People mostly use kubernetes for one of the following benefits:
- Development velocity
- Scaling (of both software and teams)
- Abstracting your infrastructure
- Efficiency
- Cloud native ecosystem
The core concepts that enable this are:
- Immutability: Immutable container images are at the core of everything that you will build in Kubernetes
- Declarative configuration : While imperative commands define actions, declarative configurations define state.
- Online self-healing systems: Kubernetes continuously takes actions to ensure that the current state matches the desired state.
- Shared reusable libraries and tools
Kubernetes achieves scalability by favoring decoupled architectures.
- Decoupling: In a decoupled architecture, each component is separated from other components by defined APIs and service load balancers.
- Easy Scaling for Applications and Clusters: Because your containers are immutable, and the number of replicas is merely a number in a declarative config,scaling your service upward is simply a matter of changing a number in a configura‐tion file, asserting this new declarative state to Kubernetes, and letting it take care of the rest. Kubernetes can simplify forecasting future compute costs.

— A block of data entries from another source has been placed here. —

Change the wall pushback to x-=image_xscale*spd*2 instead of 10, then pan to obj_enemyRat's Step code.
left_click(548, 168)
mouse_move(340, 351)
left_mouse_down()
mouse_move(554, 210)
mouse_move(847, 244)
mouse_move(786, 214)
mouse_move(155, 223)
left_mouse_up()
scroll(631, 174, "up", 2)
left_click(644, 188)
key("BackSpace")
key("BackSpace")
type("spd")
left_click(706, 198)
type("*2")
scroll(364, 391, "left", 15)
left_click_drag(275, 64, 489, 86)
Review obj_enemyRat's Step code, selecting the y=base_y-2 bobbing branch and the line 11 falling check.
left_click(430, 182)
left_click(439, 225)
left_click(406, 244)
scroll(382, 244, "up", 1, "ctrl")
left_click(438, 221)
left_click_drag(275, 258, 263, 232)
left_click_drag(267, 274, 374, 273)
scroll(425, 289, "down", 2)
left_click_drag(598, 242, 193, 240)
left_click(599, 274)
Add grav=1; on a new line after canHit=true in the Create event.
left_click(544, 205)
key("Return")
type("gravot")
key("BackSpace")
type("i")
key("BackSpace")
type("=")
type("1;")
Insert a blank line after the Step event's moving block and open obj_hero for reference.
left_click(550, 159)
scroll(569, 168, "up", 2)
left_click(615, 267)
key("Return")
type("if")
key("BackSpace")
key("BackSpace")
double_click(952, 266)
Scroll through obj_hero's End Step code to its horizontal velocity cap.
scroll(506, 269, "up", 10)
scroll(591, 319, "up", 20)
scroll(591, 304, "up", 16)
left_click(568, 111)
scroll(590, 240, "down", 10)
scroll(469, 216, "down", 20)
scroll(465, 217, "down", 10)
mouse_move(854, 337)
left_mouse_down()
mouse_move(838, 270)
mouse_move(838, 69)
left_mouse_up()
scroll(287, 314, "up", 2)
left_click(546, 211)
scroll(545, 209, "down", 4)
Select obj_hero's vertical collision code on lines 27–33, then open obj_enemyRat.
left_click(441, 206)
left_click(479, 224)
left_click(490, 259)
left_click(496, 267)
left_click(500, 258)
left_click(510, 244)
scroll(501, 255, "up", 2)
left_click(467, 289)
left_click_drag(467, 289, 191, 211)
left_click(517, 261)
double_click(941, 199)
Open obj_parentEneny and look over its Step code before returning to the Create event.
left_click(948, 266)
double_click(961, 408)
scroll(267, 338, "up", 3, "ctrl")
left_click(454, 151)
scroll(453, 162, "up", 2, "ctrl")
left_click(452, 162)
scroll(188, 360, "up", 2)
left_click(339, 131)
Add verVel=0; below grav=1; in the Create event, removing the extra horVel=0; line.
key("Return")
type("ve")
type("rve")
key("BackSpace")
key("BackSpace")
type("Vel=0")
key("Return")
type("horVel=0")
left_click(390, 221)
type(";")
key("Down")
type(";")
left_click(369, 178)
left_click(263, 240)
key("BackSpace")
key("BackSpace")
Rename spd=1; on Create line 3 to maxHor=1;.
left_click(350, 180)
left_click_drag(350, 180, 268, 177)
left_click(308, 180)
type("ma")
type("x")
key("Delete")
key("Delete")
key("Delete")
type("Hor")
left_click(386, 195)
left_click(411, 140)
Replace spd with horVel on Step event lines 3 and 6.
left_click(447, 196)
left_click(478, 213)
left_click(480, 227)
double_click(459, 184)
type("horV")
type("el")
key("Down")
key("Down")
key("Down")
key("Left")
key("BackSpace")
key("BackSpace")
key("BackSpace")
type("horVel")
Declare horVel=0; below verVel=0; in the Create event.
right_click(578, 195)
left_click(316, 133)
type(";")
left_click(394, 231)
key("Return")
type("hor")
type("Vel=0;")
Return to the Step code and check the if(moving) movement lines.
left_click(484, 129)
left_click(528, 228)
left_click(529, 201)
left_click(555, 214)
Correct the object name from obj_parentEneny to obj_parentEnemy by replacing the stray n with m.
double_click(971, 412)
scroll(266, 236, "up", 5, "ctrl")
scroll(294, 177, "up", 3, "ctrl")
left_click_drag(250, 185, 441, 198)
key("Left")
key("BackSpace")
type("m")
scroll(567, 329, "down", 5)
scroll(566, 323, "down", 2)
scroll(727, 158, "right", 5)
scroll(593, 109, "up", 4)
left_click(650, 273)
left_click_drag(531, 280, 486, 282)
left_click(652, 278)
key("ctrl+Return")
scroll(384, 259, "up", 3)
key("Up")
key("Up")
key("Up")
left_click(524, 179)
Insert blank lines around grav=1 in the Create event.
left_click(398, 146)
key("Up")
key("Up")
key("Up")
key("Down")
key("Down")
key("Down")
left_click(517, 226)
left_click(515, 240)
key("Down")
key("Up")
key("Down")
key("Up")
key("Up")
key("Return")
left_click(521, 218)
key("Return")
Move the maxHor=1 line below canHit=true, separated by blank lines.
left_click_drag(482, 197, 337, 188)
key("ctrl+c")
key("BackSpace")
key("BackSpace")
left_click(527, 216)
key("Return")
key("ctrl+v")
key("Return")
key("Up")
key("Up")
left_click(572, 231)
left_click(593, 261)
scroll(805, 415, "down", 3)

- Scaling Development Teams with Microservices: Kubernetes provides numerous abstractions and APIs that make it easier to build these decoupled microservice architectures: Pods, Kubernetes services, Namespaces, Ingress. Decoupling the application container image and machine means that different microservices can colocate on the same machine without interfering with one another, reducing the overhead and cost of microservice architectures.
- Separation of Concerns for Consistency and Scaling: The decoupling and separation of concerns produced by the Kubernetes stack lead to significantly greater consistency for the lower levels of your infrastructure.
The move to application-oriented container APIs like Kubernetes has two concrete benefits. First, it separates developers from specific machines. Kubernetes has a number of plug-ins that can abstract you from a particular cloud.
- Kubernetes provides tools that automate the distribution of applications across a cluster of machines, ensuring higher levels of utilization than are possible with traditional tooling.
- A further increase in efficiency comes from the fact that a developer’s test environ‐ment can be quickly and cheaply created as a set of containers running in a personal view of a shared Kubernetes cluster (using a feature called namespaces).
Following the lead of Kubernetes (and Docker and Linux before it), most of these projects are also open source. This means that a developer beginning to build does not have to start from scratch. In the years since it was released, tools for nearly every task, from machine learning to continuous development and serverless programming models have been built for Kubernetes. Indeed, in many cases the challenge isn’t finding a potential solution, but rather deciding which of the many solutions is best suited to the task. The wealth of tools in the cloud native ecosystem has itself become a strong reason for many people to adopt Kubernetes.